## TASK BRIEF
Repeat every line of the material below word for word.

────────────────────

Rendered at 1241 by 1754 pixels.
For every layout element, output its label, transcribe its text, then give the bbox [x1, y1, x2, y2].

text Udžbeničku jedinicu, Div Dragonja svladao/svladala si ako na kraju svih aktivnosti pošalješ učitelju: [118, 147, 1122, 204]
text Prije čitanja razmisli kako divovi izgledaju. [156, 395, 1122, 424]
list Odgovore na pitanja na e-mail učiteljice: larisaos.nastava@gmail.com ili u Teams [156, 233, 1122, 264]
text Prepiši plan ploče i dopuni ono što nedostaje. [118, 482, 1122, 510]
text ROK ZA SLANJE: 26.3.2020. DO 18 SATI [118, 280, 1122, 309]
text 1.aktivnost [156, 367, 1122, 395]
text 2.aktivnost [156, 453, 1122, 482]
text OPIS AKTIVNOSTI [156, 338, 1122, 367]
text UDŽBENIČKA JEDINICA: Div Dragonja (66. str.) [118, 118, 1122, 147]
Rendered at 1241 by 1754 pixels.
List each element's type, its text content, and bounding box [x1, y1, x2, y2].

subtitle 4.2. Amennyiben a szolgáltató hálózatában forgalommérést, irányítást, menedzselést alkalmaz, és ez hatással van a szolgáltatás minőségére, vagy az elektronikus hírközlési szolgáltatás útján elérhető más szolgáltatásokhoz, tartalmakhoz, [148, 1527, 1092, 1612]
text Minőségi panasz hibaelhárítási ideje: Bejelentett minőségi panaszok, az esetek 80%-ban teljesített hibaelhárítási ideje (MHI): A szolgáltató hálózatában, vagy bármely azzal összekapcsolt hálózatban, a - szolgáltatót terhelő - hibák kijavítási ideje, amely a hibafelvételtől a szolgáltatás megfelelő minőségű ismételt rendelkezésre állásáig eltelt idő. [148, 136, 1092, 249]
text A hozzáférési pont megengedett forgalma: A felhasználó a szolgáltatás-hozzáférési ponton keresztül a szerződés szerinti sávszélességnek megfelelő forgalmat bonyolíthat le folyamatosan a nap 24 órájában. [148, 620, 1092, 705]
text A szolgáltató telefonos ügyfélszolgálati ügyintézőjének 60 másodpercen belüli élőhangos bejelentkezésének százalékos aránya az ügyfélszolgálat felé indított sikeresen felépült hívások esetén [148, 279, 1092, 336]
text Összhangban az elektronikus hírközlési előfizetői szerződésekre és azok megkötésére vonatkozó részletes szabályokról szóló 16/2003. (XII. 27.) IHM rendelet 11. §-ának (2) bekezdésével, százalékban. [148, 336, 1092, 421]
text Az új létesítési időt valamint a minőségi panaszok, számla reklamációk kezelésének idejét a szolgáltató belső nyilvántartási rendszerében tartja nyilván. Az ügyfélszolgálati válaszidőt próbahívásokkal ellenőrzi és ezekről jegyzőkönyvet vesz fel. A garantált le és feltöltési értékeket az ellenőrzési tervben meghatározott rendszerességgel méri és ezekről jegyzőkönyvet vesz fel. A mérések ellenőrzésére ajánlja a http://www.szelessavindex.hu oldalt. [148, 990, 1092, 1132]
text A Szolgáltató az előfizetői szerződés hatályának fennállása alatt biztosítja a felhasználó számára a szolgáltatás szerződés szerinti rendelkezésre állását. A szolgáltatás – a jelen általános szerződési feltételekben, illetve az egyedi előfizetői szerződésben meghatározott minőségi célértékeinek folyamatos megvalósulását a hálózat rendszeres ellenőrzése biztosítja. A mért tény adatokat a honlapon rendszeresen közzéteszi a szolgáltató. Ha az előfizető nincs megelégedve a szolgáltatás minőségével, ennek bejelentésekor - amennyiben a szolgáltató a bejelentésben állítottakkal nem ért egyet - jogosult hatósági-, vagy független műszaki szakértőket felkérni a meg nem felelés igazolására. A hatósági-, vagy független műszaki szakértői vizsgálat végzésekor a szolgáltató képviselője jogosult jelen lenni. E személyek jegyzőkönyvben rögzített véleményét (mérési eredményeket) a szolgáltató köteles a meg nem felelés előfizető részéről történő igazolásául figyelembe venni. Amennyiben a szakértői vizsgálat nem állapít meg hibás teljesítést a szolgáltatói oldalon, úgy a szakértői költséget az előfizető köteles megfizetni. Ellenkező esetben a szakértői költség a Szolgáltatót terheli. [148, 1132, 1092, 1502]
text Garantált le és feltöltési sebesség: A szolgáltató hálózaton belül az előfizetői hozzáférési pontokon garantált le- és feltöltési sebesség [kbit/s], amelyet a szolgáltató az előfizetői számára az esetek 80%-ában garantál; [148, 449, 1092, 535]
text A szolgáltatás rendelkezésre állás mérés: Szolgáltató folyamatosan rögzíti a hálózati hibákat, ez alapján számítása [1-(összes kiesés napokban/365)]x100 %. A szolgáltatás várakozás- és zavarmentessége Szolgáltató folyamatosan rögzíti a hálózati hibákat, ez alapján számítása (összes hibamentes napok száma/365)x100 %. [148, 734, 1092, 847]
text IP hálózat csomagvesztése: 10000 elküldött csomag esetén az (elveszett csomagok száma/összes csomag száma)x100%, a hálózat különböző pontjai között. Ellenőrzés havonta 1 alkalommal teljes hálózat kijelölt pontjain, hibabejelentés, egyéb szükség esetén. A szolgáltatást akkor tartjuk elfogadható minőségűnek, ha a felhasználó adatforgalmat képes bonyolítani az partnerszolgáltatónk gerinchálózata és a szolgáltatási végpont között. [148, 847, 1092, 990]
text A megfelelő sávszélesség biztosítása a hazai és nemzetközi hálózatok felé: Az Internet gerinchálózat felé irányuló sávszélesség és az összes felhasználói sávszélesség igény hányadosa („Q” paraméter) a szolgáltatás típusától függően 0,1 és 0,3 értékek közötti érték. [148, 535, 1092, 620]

────────────────────

## TASK ANSWER
Rendered at 1241 by 1754 pixels.
For every layout element, output its label, transcribe its text, then give the bbox [x1, y1, x2, y2].

text Udžbeničku jedinicu, Div Dragonja svladao/svladala si ako na kraju svih aktivnosti pošalješ učitelju: [118, 147, 1122, 204]
text Prije čitanja razmisli kako divovi izgledaju. [156, 395, 1122, 424]
list Odgovore na pitanja na e-mail učiteljice: larisaos.nastava@gmail.com ili u Teams [156, 233, 1122, 264]
text Prepiši plan ploče i dopuni ono što nedostaje. [118, 482, 1122, 510]
text ROK ZA SLANJE: 26.3.2020. DO 18 SATI [118, 280, 1122, 309]
text 1.aktivnost [156, 367, 1122, 395]
text 2.aktivnost [156, 453, 1122, 482]
text OPIS AKTIVNOSTI [156, 338, 1122, 367]
text UDŽBENIČKA JEDINICA: Div Dragonja (66. str.) [118, 118, 1122, 147]
Rendered at 1241 by 1754 pixels.
List each element's type, its text content, and bounding box [x1, y1, x2, y2].

subtitle 4.2. Amennyiben a szolgáltató hálózatában forgalommérést, irányítást, menedzselést alkalmaz, és ez hatással van a szolgáltatás minőségére, vagy az elektronikus hírközlési szolgáltatás útján elérhető más szolgáltatásokhoz, tartalmakhoz, [148, 1527, 1092, 1612]
text Minőségi panasz hibaelhárítási ideje: Bejelentett minőségi panaszok, az esetek 80%-ban teljesített hibaelhárítási ideje (MHI): A szolgáltató hálózatában, vagy bármely azzal összekapcsolt hálózatban, a - szolgáltatót terhelő - hibák kijavítási ideje, amely a hibafelvételtől a szolgáltatás megfelelő minőségű ismételt rendelkezésre állásáig eltelt idő. [148, 136, 1092, 249]
text A hozzáférési pont megengedett forgalma: A felhasználó a szolgáltatás-hozzáférési ponton keresztül a szerződés szerinti sávszélességnek megfelelő forgalmat bonyolíthat le folyamatosan a nap 24 órájában. [148, 620, 1092, 705]
text A szolgáltató telefonos ügyfélszolgálati ügyintézőjének 60 másodpercen belüli élőhangos bejelentkezésének százalékos aránya az ügyfélszolgálat felé indított sikeresen felépült hívások esetén [148, 279, 1092, 336]
text Összhangban az elektronikus hírközlési előfizetői szerződésekre és azok megkötésére vonatkozó részletes szabályokról szóló 16/2003. (XII. 27.) IHM rendelet 11. §-ának (2) bekezdésével, százalékban. [148, 336, 1092, 421]
text Az új létesítési időt valamint a minőségi panaszok, számla reklamációk kezelésének idejét a szolgáltató belső nyilvántartási rendszerében tartja nyilván. Az ügyfélszolgálati válaszidőt próbahívásokkal ellenőrzi és ezekről jegyzőkönyvet vesz fel. A garantált le és feltöltési értékeket az ellenőrzési tervben meghatározott rendszerességgel méri és ezekről jegyzőkönyvet vesz fel. A mérések ellenőrzésére ajánlja a http://www.szelessavindex.hu oldalt. [148, 990, 1092, 1132]
text A Szolgáltató az előfizetői szerződés hatályának fennállása alatt biztosítja a felhasználó számára a szolgáltatás szerződés szerinti rendelkezésre állását. A szolgáltatás – a jelen általános szerződési feltételekben, illetve az egyedi előfizetői szerződésben meghatározott minőségi célértékeinek folyamatos megvalósulását a hálózat rendszeres ellenőrzése biztosítja. A mért tény adatokat a honlapon rendszeresen közzéteszi a szolgáltató. Ha az előfizető nincs megelégedve a szolgáltatás minőségével, ennek bejelentésekor - amennyiben a szolgáltató a bejelentésben állítottakkal nem ért egyet - jogosult hatósági-, vagy független műszaki szakértőket felkérni a meg nem felelés igazolására. A hatósági-, vagy független műszaki szakértői vizsgálat végzésekor a szolgáltató képviselője jogosult jelen lenni. E személyek jegyzőkönyvben rögzített véleményét (mérési eredményeket) a szolgáltató köteles a meg nem felelés előfizető részéről történő igazolásául figyelembe venni. Amennyiben a szakértői vizsgálat nem állapít meg hibás teljesítést a szolgáltatói oldalon, úgy a szakértői költséget az előfizető köteles megfizetni. Ellenkező esetben a szakértői költség a Szolgáltatót terheli. [148, 1132, 1092, 1502]
text Garantált le és feltöltési sebesség: A szolgáltató hálózaton belül az előfizetői hozzáférési pontokon garantált le- és feltöltési sebesség [kbit/s], amelyet a szolgáltató az előfizetői számára az esetek 80%-ában garantál; [148, 449, 1092, 535]
text A szolgáltatás rendelkezésre állás mérés: Szolgáltató folyamatosan rögzíti a hálózati hibákat, ez alapján számítása [1-(összes kiesés napokban/365)]x100 %. A szolgáltatás várakozás- és zavarmentessége Szolgáltató folyamatosan rögzíti a hálózati hibákat, ez alapján számítása (összes hibamentes napok száma/365)x100 %. [148, 734, 1092, 847]
text IP hálózat csomagvesztése: 10000 elküldött csomag esetén az (elveszett csomagok száma/összes csomag száma)x100%, a hálózat különböző pontjai között. Ellenőrzés havonta 1 alkalommal teljes hálózat kijelölt pontjain, hibabejelentés, egyéb szükség esetén. A szolgáltatást akkor tartjuk elfogadható minőségűnek, ha a felhasználó adatforgalmat képes bonyolítani az partnerszolgáltatónk gerinchálózata és a szolgáltatási végpont között. [148, 847, 1092, 990]
text A megfelelő sávszélesség biztosítása a hazai és nemzetközi hálózatok felé: Az Internet gerinchálózat felé irányuló sávszélesség és az összes felhasználói sávszélesség igény hányadosa („Q” paraméter) a szolgáltatás típusától függően 0,1 és 0,3 értékek közötti érték. [148, 535, 1092, 620]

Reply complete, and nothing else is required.